Structured page parsing data:
______

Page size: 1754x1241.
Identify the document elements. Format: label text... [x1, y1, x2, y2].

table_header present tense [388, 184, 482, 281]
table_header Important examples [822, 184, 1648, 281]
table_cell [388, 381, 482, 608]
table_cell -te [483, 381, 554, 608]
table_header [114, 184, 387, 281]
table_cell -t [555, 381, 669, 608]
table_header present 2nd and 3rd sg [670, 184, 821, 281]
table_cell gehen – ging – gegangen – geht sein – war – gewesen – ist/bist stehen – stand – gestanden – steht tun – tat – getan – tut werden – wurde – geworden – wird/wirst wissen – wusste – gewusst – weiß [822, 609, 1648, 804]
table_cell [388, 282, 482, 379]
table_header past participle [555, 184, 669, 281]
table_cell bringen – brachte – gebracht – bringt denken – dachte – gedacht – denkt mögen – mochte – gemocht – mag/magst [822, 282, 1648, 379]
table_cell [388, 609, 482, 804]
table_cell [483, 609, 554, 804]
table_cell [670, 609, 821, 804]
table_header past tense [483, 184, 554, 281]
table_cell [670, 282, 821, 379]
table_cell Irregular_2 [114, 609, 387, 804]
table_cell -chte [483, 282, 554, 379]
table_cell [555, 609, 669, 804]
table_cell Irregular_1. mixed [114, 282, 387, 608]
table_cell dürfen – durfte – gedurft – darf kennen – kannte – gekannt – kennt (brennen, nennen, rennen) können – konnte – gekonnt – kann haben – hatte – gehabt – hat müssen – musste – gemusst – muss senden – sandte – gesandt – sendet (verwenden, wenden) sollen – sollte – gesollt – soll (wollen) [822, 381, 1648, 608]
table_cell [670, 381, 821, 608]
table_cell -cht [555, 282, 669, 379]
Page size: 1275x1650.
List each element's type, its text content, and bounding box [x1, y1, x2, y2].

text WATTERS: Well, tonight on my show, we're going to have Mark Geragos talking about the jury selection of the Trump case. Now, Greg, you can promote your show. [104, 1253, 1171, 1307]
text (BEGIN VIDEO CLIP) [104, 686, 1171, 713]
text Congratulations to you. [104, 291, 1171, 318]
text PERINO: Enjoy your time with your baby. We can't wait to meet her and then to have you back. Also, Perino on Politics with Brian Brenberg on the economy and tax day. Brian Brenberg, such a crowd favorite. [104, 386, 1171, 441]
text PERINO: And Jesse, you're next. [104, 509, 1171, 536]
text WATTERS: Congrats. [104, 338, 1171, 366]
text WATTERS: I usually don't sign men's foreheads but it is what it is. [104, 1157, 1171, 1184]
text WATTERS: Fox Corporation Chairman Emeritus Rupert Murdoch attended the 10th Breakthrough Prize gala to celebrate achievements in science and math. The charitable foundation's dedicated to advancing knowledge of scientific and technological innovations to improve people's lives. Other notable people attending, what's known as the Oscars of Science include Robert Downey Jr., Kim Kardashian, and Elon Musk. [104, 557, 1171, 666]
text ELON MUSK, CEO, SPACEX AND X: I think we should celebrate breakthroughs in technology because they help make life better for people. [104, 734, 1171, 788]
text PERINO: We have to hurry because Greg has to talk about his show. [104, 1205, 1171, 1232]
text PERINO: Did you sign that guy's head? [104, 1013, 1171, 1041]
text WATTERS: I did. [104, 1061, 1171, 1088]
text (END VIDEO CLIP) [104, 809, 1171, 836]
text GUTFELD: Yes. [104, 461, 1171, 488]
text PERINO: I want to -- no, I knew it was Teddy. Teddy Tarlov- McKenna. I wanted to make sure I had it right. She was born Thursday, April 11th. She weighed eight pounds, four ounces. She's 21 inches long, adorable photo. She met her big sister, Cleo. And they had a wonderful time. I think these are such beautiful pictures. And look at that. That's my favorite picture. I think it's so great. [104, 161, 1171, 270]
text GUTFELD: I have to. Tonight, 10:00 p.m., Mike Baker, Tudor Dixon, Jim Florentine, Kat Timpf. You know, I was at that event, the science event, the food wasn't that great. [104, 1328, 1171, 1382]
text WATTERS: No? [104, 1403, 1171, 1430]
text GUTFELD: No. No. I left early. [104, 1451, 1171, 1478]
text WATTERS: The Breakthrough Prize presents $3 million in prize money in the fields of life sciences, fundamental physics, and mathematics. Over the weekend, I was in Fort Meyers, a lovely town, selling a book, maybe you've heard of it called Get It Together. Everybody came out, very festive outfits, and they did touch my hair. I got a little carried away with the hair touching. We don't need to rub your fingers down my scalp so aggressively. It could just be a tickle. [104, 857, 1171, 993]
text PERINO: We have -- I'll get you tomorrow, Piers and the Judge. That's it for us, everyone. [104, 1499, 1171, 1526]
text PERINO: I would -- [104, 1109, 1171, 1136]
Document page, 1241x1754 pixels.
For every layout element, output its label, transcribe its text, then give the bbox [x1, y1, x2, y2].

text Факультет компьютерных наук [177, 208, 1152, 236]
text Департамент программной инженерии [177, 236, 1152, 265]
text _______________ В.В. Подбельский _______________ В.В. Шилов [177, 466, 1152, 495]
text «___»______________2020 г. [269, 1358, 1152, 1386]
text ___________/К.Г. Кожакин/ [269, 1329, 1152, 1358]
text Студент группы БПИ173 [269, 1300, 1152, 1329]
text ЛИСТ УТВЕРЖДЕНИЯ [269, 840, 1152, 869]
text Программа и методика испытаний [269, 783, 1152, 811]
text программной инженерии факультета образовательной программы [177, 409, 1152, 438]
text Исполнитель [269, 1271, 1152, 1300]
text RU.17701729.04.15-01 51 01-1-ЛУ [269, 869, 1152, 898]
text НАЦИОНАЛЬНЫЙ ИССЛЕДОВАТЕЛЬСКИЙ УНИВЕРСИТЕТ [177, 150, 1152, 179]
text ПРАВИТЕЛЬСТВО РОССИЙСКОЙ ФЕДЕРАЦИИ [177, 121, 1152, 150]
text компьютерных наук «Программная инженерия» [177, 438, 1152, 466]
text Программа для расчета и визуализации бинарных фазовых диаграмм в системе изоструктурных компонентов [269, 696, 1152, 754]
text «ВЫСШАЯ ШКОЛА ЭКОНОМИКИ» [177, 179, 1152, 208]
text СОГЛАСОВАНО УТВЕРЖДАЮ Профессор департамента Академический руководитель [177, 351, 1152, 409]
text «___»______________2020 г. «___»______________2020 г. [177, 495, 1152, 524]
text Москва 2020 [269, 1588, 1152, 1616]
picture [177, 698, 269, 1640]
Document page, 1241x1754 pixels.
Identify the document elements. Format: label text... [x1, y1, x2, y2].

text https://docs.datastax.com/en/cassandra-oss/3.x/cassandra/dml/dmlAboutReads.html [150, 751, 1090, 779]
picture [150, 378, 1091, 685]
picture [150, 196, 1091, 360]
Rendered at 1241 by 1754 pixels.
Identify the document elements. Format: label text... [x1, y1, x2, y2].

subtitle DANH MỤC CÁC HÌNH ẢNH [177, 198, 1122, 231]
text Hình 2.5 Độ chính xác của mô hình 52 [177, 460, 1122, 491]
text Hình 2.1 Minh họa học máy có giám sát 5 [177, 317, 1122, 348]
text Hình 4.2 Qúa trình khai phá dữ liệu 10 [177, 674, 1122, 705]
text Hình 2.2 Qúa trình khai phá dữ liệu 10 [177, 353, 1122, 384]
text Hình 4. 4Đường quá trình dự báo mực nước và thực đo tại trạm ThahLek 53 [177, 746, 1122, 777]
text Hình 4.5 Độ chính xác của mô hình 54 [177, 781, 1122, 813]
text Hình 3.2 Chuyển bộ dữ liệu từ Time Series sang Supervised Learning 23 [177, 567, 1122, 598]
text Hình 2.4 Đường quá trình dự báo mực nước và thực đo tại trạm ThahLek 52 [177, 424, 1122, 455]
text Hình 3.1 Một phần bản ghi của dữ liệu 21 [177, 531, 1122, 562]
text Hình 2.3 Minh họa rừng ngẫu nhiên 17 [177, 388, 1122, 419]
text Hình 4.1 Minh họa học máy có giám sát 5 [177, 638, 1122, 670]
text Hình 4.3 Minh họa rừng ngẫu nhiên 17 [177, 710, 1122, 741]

______

## EXERCISE PROMPT
Copy out each line carrying the string "rừng" from the data.

## RESULT OF THIS TASK
text Hình 2.3 Minh họa rừng ngẫu nhiên 17 [177, 388, 1122, 419]
text Hình 4.3 Minh họa rừng ngẫu nhiên 17 [177, 710, 1122, 741]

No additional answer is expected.